**Records shown**:
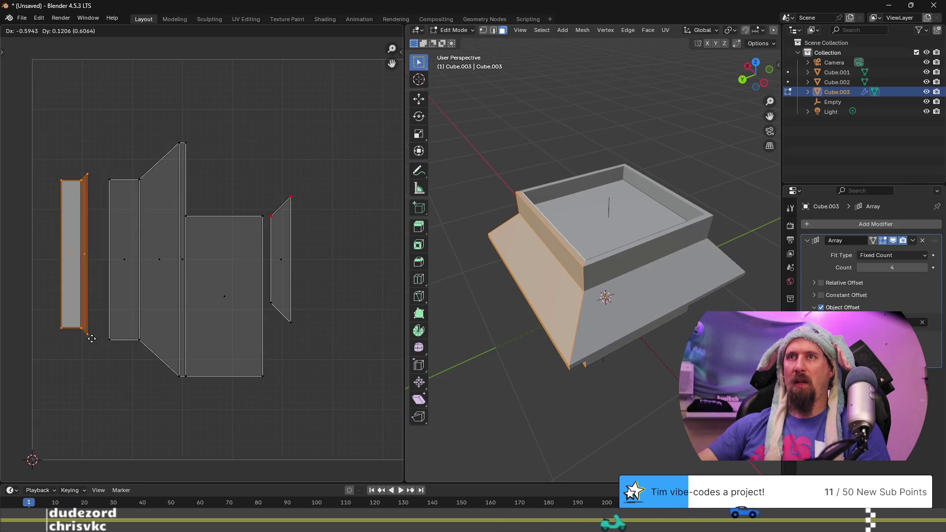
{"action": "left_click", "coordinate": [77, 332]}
---
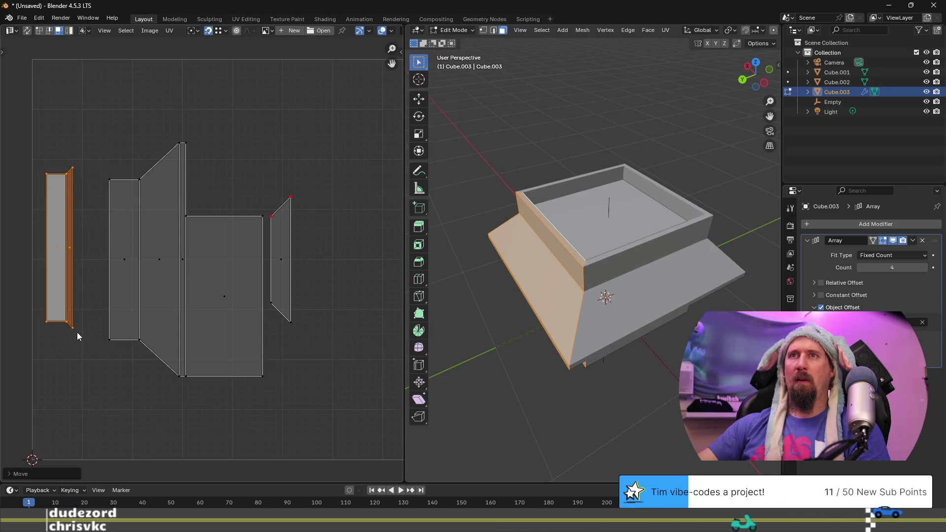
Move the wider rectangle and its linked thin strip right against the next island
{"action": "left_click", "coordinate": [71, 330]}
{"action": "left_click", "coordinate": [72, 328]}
...
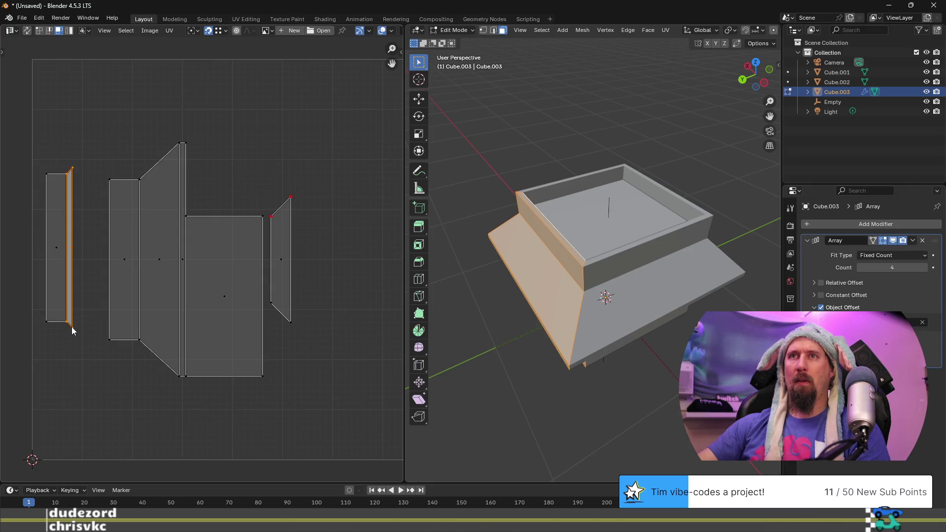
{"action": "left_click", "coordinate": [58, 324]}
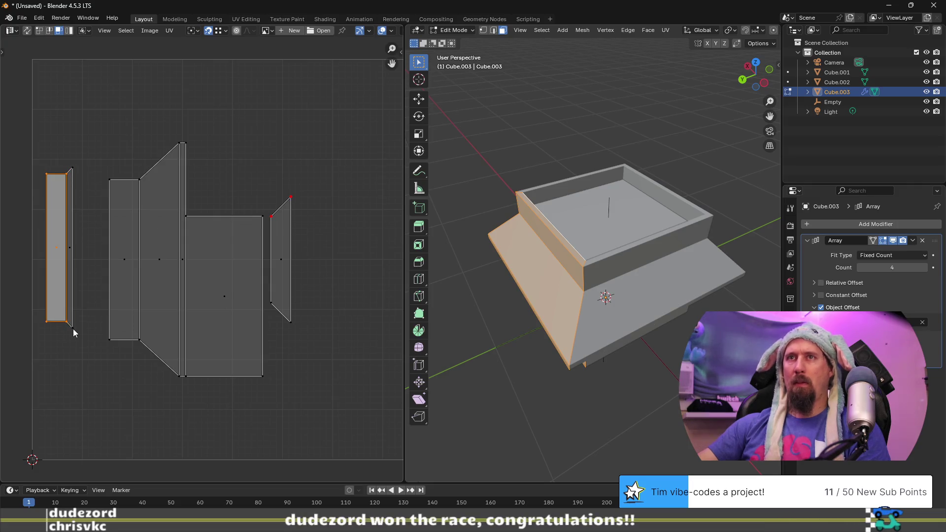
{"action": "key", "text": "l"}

**Brief**: Given the word "action", show every line of the records that contains it.

**Result**:
{"action": "left_click", "coordinate": [77, 332]}
{"action": "left_click", "coordinate": [71, 330]}
{"action": "left_click", "coordinate": [72, 328]}
{"action": "left_click", "coordinate": [58, 324]}
{"action": "key", "text": "l"}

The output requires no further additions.